• Ecclesia semper reformanda

    jb. Die Formel „ecclesia semper reformanda“ stammt vermutlich von Jodocus van Lodenstein (1620–-1677), gibt aber inhaltlich ein Anliegen der Reformation wieder. Paul Tillich hält die permanente Kritik am Bestehenden und die Gewinnung einer profan fassbaren Gestalt der Gnade für das protestantische Prinzip, gesteht aber zu, dass es ohne eine vorhandene Gemeindebasis nicht geht.

    Dieser Ansatz Tillichs steht oft Pate, wenn heute in der Kirche Forderungen aufgestellt und in kirchliche Praxis umgesetzt werden sollen, die sowohl der Bibel wie der reformatorischen Theologie widersprechen. Hier wird unter dem „semper reformanda“ ein Programm verstanden, das letztlich auf eine Selbstsäkularisierung der Kirche hinausläuft.

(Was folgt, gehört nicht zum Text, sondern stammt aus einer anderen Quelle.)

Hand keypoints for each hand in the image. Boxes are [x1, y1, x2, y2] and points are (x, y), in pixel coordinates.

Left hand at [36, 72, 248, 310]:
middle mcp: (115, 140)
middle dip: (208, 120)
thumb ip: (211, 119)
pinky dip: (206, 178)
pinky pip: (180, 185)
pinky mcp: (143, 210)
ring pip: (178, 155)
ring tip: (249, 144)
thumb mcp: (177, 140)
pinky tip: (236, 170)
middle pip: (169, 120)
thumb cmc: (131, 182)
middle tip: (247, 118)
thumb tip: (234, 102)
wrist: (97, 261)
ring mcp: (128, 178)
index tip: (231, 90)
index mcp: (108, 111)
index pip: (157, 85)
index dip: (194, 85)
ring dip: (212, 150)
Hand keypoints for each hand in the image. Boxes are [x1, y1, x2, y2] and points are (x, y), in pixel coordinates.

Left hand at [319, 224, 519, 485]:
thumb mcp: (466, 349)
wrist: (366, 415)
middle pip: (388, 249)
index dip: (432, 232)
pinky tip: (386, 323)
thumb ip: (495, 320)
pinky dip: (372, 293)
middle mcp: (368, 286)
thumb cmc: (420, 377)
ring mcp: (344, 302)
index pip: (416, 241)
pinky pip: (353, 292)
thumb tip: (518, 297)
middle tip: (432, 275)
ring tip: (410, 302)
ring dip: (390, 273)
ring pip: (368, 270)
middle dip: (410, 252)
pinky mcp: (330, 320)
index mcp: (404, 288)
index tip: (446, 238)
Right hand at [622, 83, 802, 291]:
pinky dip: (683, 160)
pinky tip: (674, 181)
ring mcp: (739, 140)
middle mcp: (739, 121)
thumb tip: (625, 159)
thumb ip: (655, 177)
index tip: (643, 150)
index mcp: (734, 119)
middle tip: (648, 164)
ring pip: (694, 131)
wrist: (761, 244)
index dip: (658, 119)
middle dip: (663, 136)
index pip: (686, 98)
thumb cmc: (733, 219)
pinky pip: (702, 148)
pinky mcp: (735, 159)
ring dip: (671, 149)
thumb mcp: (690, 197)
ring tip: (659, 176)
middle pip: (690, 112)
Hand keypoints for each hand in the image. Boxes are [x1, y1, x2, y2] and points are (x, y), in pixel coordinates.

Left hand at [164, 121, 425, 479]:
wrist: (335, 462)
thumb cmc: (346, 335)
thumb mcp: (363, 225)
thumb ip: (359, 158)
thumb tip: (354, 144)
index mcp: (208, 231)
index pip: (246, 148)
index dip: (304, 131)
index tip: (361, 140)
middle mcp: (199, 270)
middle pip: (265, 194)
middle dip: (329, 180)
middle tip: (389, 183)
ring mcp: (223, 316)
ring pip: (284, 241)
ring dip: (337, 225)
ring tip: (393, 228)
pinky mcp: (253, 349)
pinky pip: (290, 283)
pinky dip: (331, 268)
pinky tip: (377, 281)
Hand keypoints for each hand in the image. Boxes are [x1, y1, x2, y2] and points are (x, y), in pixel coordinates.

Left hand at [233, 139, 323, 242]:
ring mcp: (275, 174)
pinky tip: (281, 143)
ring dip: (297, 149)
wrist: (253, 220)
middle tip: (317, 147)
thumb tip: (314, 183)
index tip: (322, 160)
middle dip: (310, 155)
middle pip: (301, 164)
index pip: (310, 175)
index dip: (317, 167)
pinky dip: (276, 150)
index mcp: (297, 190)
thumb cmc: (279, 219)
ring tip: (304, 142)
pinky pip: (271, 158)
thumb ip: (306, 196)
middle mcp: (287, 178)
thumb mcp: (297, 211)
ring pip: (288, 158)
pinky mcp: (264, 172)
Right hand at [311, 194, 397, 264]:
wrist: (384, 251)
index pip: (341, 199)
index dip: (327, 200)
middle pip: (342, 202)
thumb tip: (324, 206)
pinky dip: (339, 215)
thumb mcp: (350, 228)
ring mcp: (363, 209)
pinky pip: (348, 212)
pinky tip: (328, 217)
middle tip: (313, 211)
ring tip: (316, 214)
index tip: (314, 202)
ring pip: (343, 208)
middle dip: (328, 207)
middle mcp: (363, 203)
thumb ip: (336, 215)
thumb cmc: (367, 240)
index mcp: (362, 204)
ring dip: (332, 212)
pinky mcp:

    In der reformatorischen Sicht ist die Kirche der Ausgangspunkt (und Gegenstand) der Veränderung. Es geht dabei nicht um eine unendliche Reform, auch nicht um eine Reform der Reformation, vielmehr um eine reformatorische Reform. Das heisst dann: Immer wieder entschiedene Umkehr zum gekreuzigten und auferstandenen Herrn, zu seiner Verheissung und zu seinem Gebot. Es geht also weniger um Strukturveränderungen, vielmehr um geistliche Erneuerung.

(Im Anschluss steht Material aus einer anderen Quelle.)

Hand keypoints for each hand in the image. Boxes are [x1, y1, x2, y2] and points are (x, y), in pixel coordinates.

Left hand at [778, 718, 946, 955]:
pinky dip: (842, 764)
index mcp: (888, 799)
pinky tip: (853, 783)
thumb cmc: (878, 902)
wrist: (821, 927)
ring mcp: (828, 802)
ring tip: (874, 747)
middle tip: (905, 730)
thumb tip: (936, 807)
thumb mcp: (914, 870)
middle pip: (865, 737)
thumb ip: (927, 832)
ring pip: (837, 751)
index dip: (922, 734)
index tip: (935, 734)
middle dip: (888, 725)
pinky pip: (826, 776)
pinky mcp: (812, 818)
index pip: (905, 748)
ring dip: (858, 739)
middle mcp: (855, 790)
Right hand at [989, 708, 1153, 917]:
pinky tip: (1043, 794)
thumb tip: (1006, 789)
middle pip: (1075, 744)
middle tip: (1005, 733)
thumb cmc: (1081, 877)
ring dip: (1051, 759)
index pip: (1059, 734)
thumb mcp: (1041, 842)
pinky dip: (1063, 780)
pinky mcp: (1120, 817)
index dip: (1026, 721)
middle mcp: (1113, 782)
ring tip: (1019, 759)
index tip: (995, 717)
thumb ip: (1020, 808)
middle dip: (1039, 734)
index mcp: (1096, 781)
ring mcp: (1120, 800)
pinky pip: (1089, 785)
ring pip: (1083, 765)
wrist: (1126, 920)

    So wichtig es für die Kirche ist, sich Gedanken zu machen, wie sie das Evangelium in der Welt verkündigen und leben kann, so sehr geht es nicht um blosse Modernisierung oder gar um die Anpassung des Evangeliums oder des biblischen Gebots, weil es dem jeweils gerade modernen Menschen nicht mehr zumutbar ist. Wer sich mit dem Zeitgeist verheiratet, ist bald verwitwet.

    Die Reformation ist eine Sache Gottes; sie sollte nicht aus Angst (z. B. vor leeren Kirchenbänken), sondern von seiner Verheissung her geschehen bzw. erwartet werden. Sie sollte immer aus dem Motiv geschehen: Dein Reich komme. Dein Wille geschehe wie im Himmel, so auf Erden.